# OBJETIVOS
1) De acordo com o trecho sobre a poesia sonora de Ricardo Aleixo, a quem o uso da colagem sonora o liga?
2) Repita, sem alterações, a parte do trecho sobre a poesia sonora de Ricardo Aleixo que começa em "A única fruição" e vai até "de Ricardo Aleixo)".

# TRECHO DE ORIGEM
A única fruição possível para esta peça é a sua audição, como deveria ser com toda peça poética baseada na voz, na oralidade, na corporalidade, desmascarando a discussão limitada que ainda é regida no Brasil por literatos que não compreendem a especificidade do trabalho poético-sonoro. Esta peça de Ricardo Aleixo assume forte carga conceitual, sem perder de vista o dictum poundiano de que only emotion endures, numa peça que pede ser compreendida nos termos em que foi composta, abrindo as perspectivas críticas para suas implicações.

Abaixo, a peça sonora "Margens", de Ricardo Aleixo, que trabalha a partir de outro texto conciso, parco, que passa a assumir uma multiplicidade de sentidos com as qualidades de indeterminação apresentadas pela oralidade:


("Margens", poema sonoro de Ricardo Aleixo)

Ricardo Aleixo retoma algumas da estratégias das vanguardas do início do século e do pós-guerra, em um trabalho que se baseia no que chamo de poética de implicações. O uso da colagem sonora liga-o tanto aos poetas do Cabaret Voltaire como aos Lettristes parisienses e a Henri Chopin.

# REGISTROS FORNECIDOS
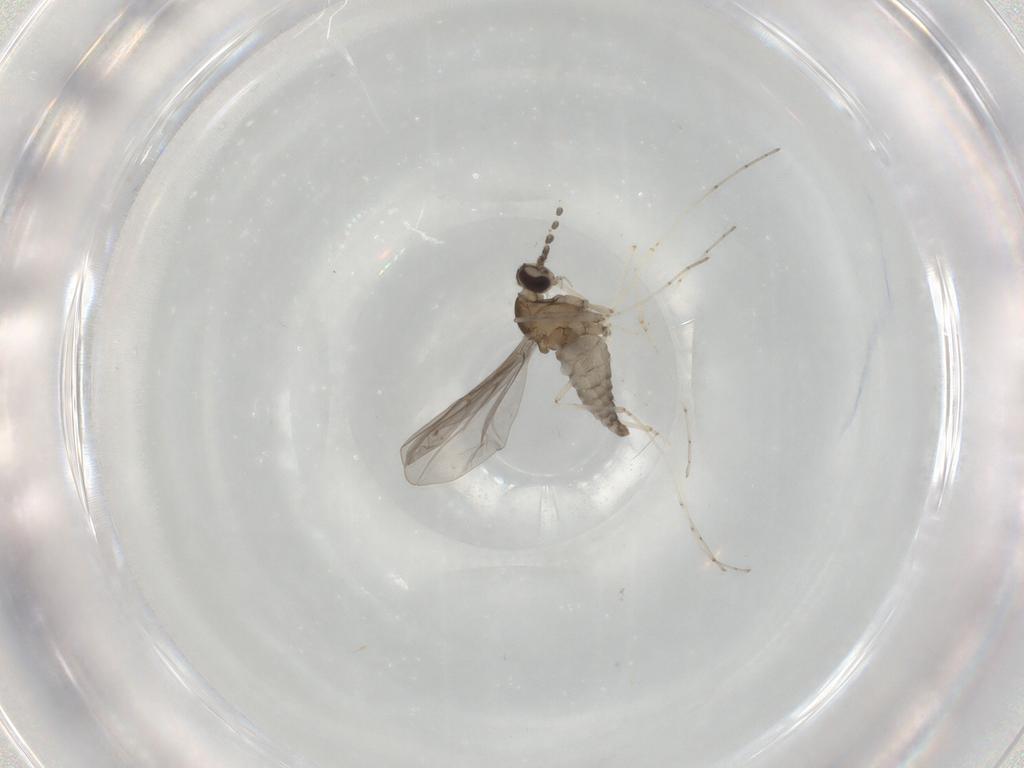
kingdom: Animalia
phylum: Arthropoda
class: Insecta
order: Diptera
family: Cecidomyiidae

# RESPOSTAS COMPLETAS
1) Aos poetas do Cabaret Voltaire, aos Lettristes parisienses e a Henri Chopin.

2)
A única fruição possível para esta peça é a sua audição, como deveria ser com toda peça poética baseada na voz, na oralidade, na corporalidade, desmascarando a discussão limitada que ainda é regida no Brasil por literatos que não compreendem a especificidade do trabalho poético-sonoro. Esta peça de Ricardo Aleixo assume forte carga conceitual, sem perder de vista o dictum poundiano de que only emotion endures, numa peça que pede ser compreendida nos termos em que foi composta, abrindo as perspectivas críticas para suas implicações.

Abaixo, a peça sonora "Margens", de Ricardo Aleixo, que trabalha a partir de outro texto conciso, parco, que passa a assumir uma multiplicidade de sentidos com as qualidades de indeterminação apresentadas pela oralidade:


("Margens", poema sonoro de Ricardo Aleixo)